With her “magic pen,” a vintage wooden laundry washboard can be the perfect “canvas” for a landscape oil painting. With a full moon on the lake, the rungs have been painted as waves reflecting the moonlight. Many viewers have been amazed by her imagination, saying that “the piece invites people to look at used items differently.” Some joked that “it is the most valuable and beautiful washboard ever seen.”

“Beauty is everywhere. Anything can be changed into a work of art,” Zhao says.

From a family of artists in Xiamen, Fujian Province, Zhao started painting at the age of 15 and realized from that time it would be her career. She graduated with an art major from a university in Nanjing, Jiangsu Province, then became an illustrator and opened a studio in Beijing. She studied painting with Ukrainian painter Mykhailo Guida, who is well-known for his portraits. Art critic and curator Lu Rongzhi is also an important influence for her.

“Painting is the focus of my life, which is my work and dream,” Zhao says. In her words, she is a “painter energized by an engine,” and has few needs or time to go out to socialize.
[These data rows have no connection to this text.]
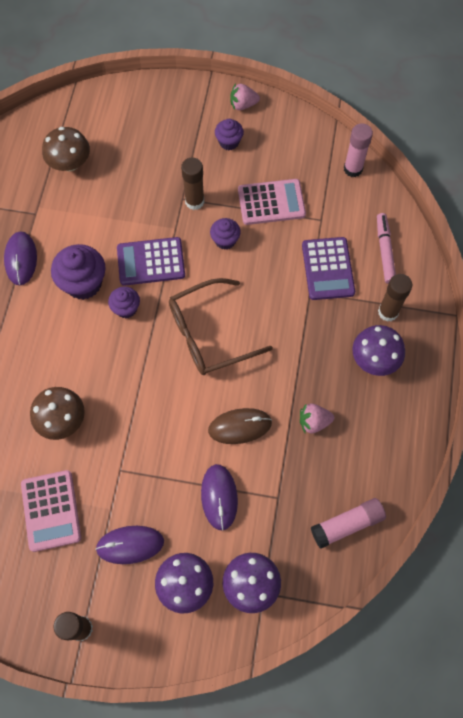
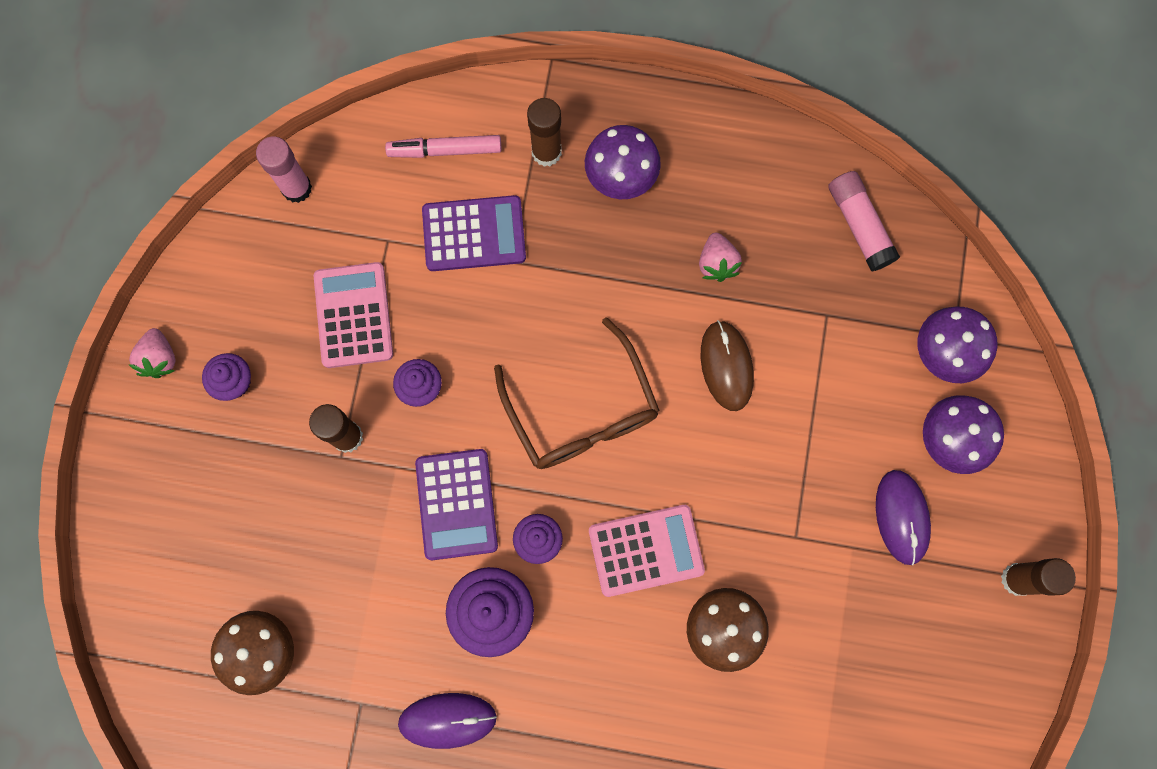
camera: 90 degrees left, 10 degrees up
(51, 510) = (859, 634): pink calculator -> pink calculator (646, 550)
(219, 497) = (829, 395): purple mouse -> none

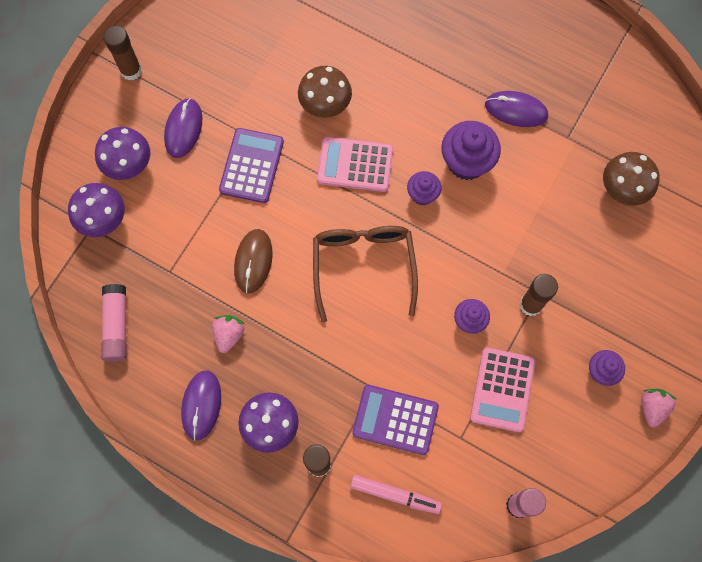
camera: 160 degrees left, 5 degrees down
(456, 504) = (469, 235): purple calculator -> purple calculator (251, 166)
(713, 170) = (201, 405): none -> purple mouse

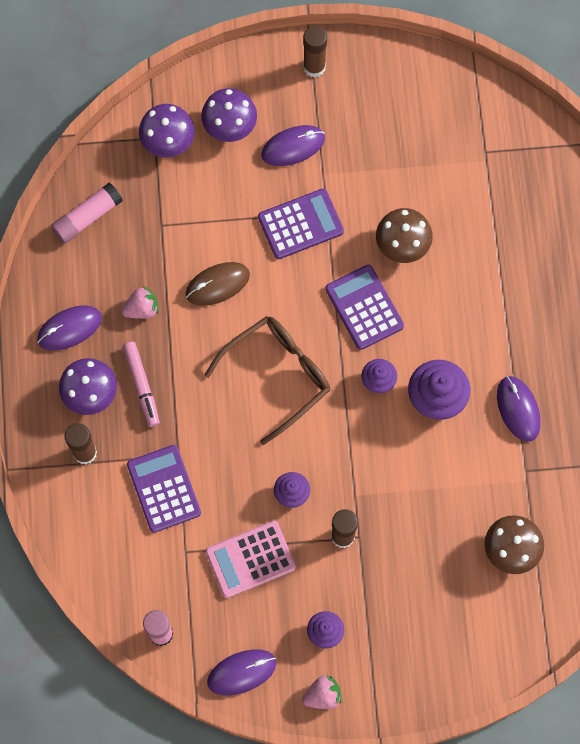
camera: 55 degrees right, 0 degrees up
(355, 165) = (364, 307): pink calculator -> purple calculator
(395, 495) = (102, 529): pink marker -> pink marker (141, 386)
(593, 460) = (241, 672): none -> purple mouse

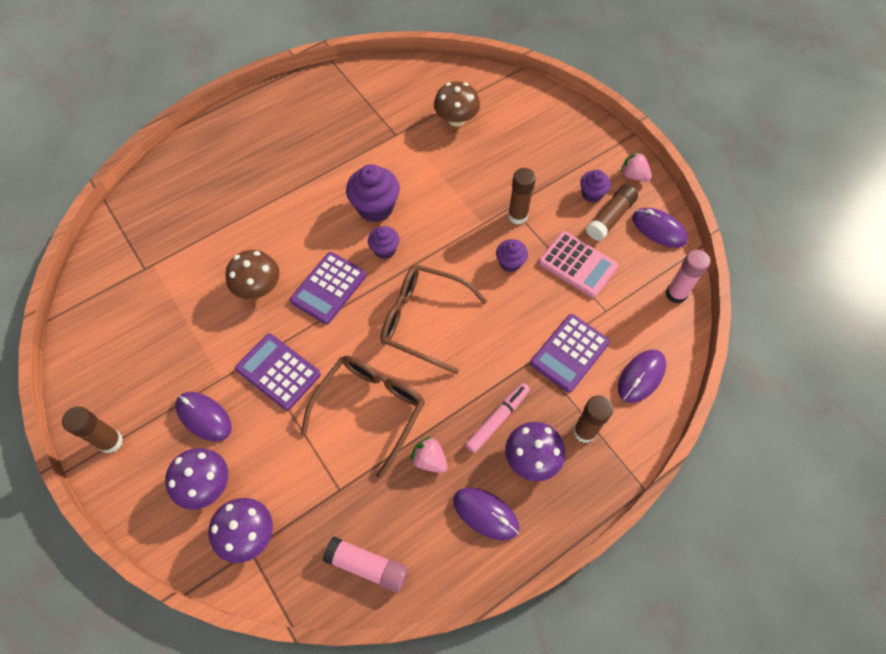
camera: 120 degrees left, 10 degrees down
(217, 284) = (370, 408): brown mouse -> brown glasses
(285, 631) = (610, 218): none -> brown glue stick
(518, 409) = (352, 157): purple mouse -> purple mouse (641, 377)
In May, she went for a week as a volunteer to the Liangshan Yi Autonomous Prefecture, Sichuan Province, to teach painting at the Siyuan Experimental School. The school has only one art teacher for its 49 classes.

Zhao’s influence is not limited to China. Usually in her videos, she has few words and looks quite serious. “With art, I understand the world; it heals my wounds and my grief is released and heard via painting; it enriches my love of nature and hope for the future and it rids me of superficial prejudices,” Zhao states of her ideas on her Weibo account. “Art empowers me to break bounds and go one better, and it opens my eyes to find more beauty around me. Meanwhile, my work also gets viewers inspired and offers comfort.”

Zhao plans to go to Europe for a master’s degree in fine arts and to keep reading, holding exhibitions and publishing new books. Last year, she released a book that teaches beginners how to get started with oil painting. “For an artist, the most satisfying work will always be the next,” says Zhao.